Çapkın kızlar bu delikanlının etrafında pır dönmüştü de hatta el feneriyle yer gösterirken çelme atıp düşürmüşlerdi. Utangaç mıydı Kara Nevzat yoksa o eski beyefendilerin terbiyesi mi vardı? Hâla bu yaşında kadınlara değer veren, saygıda kusur etmeyen koca çınar, anneme ihanet etmek bir yana aşkla bağlıydı. Hatta "Kınalı kekliğim, gümecim." sözleriyle hitap ederdi anacığıma. Çevresinde bulunan tüm dostlar da babama bir süre sonra "dede" lakabını koymuştu.

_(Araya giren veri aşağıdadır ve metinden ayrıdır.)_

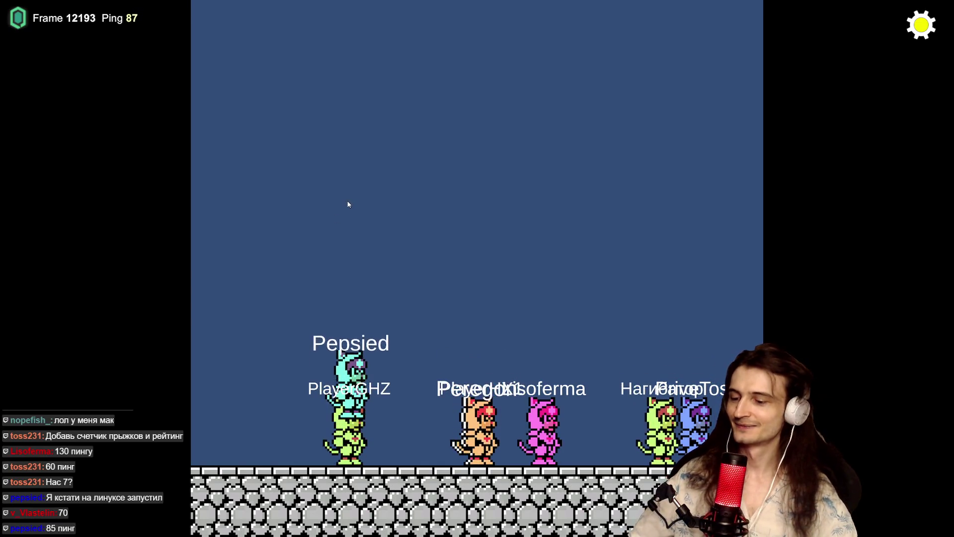
key(alt+F4)
click(299, 224)
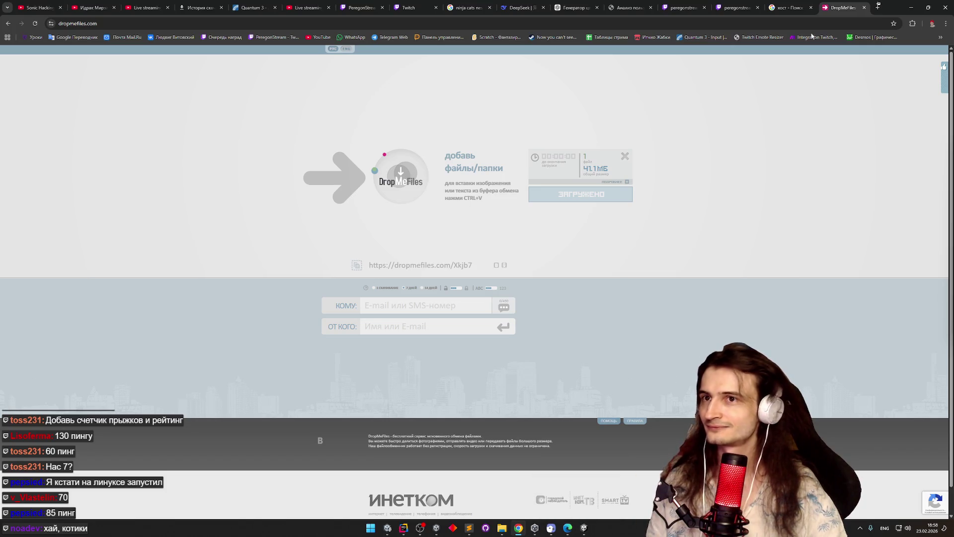
Step: Show the Quantum 3 KCC Input docs tab, scroll to its top, and focus the Search box
click(941, 36)
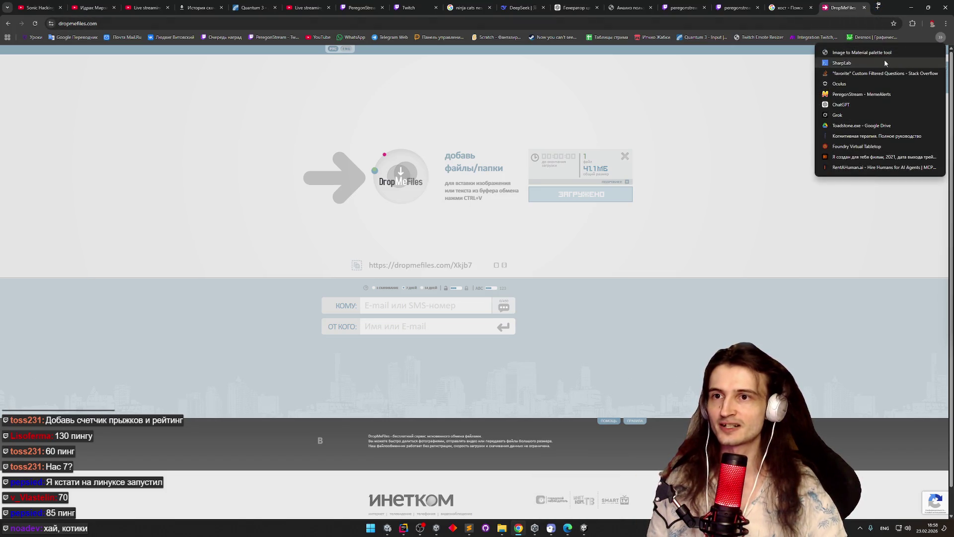
click(584, 528)
click(584, 528)
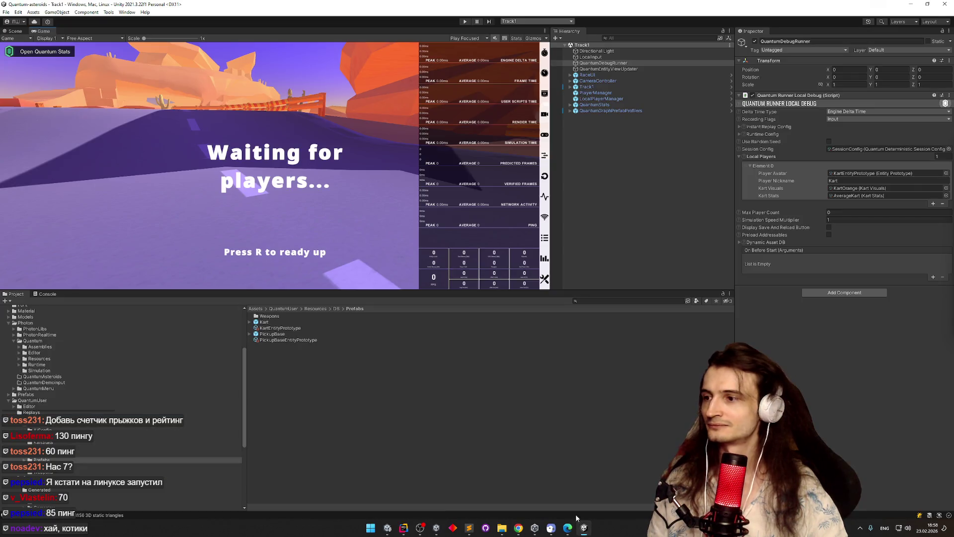
click(583, 528)
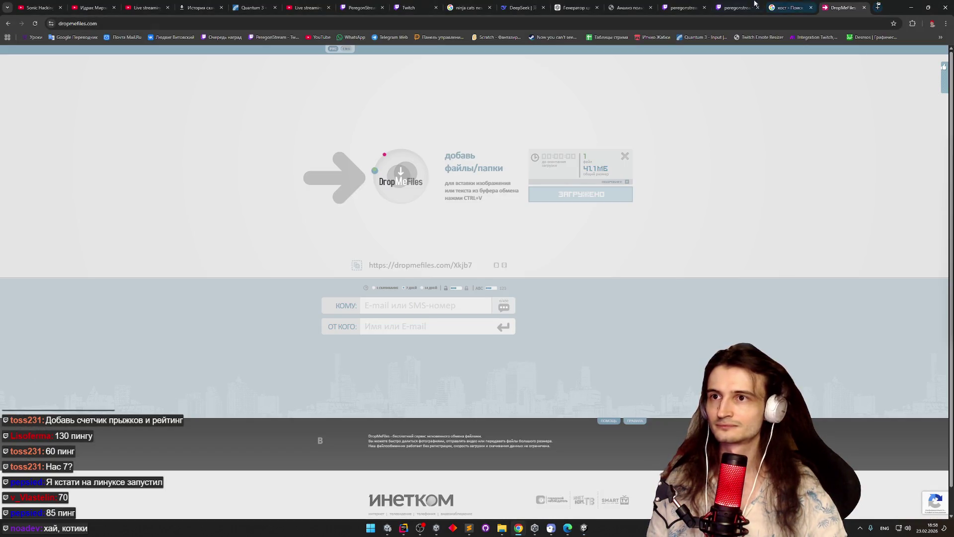
click(254, 7)
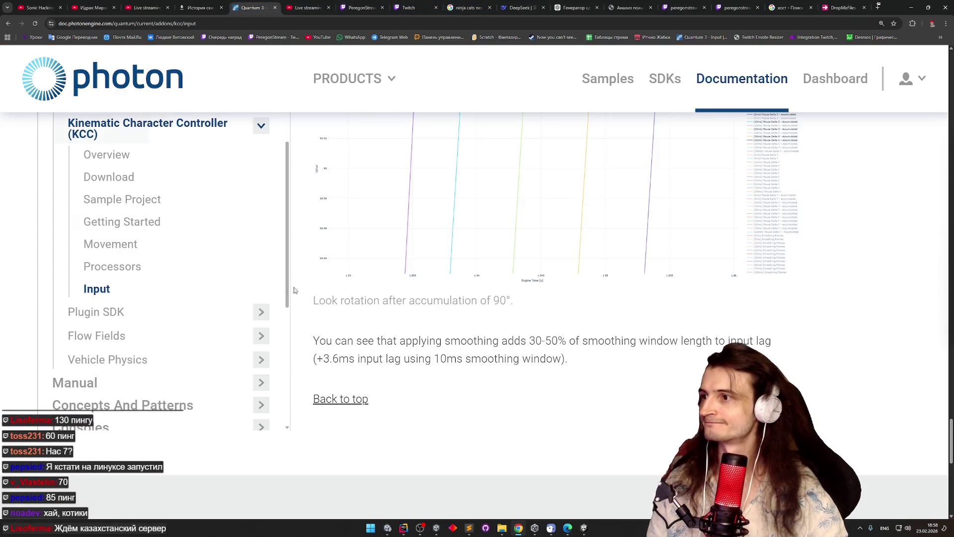
scroll(417, 337, up, 15)
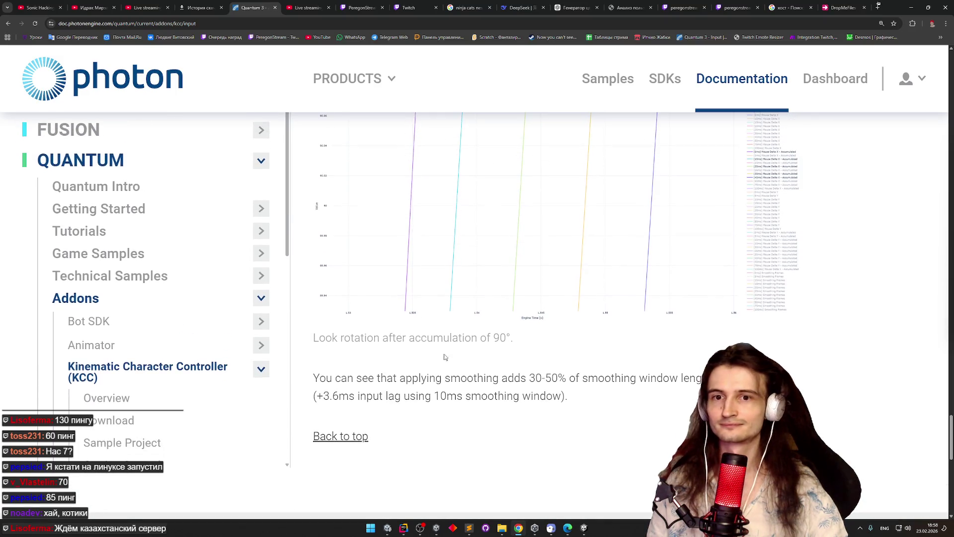
scroll(487, 223, up, 10)
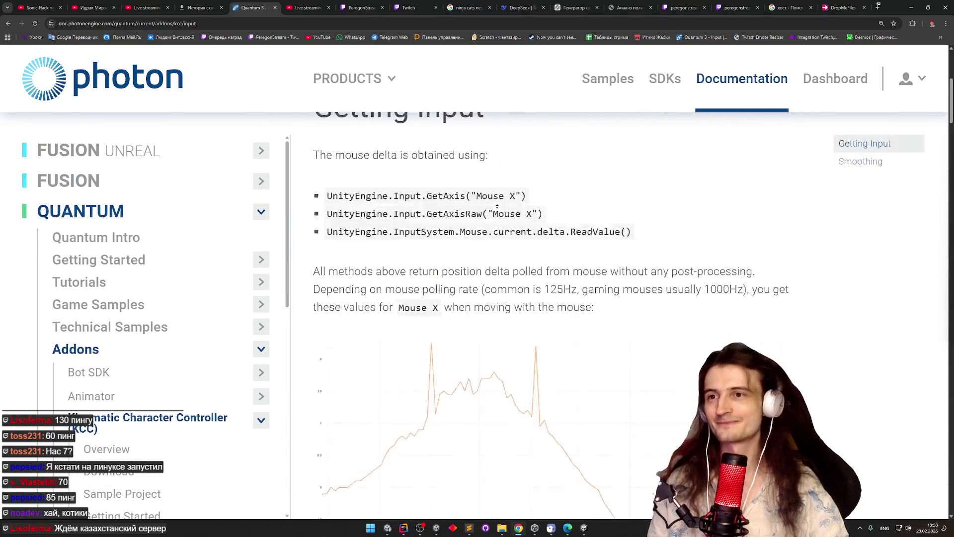
click(357, 148)
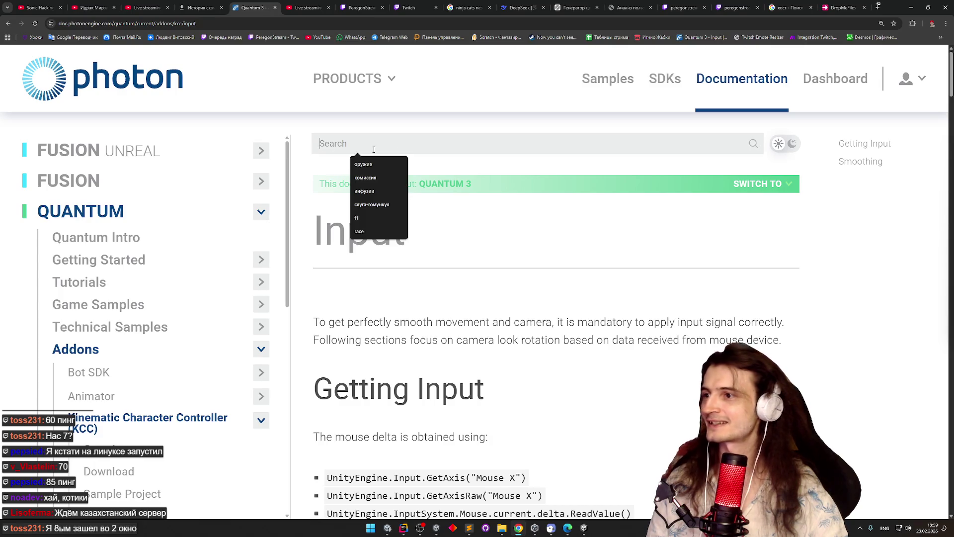
click(639, 241)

Yorgun, bir o kadar da mutluyduk eve döndüğümüzde, şimdiye kadar ne çok şey konuşmuş ve paylaşmıştık. Babamın yine nefesi tıkandı, beti benzi attı, cebinden fısfısını çıkardı, derin bir nefes çekti içine. Hırıldayarak, "Şimdi sinemalar bir bir kapanıyor." dedi, büktü boynunu.
H. Çiğdem Deniz.
YORUMLAR
Hayatımız anlatsak roman olur. Yazınızı okurken çok duygulandım. Babalarımızın bu hali derinden üzüyor bizleri. Tebrikler çok güzel bir yazı olmuş severek okudum Çiğdem hanım. Kutluyorum.
H. Çiğdem ŞİİRBAZ
Böyle bir paylaşım yaptığınız için çok mutlu oldum. Sinemayı yakından takip eden, izlediğim çoğu filmi bu sitede paylaşan biri olarak keyifle okudum. Büyük ihtimalle ''Cennet Sineması'' diğer adıyla ''Cinema Paradiso'' filmi (1988 yapımı, İtalya) aklıma geldi, tebessüm ettim okurken.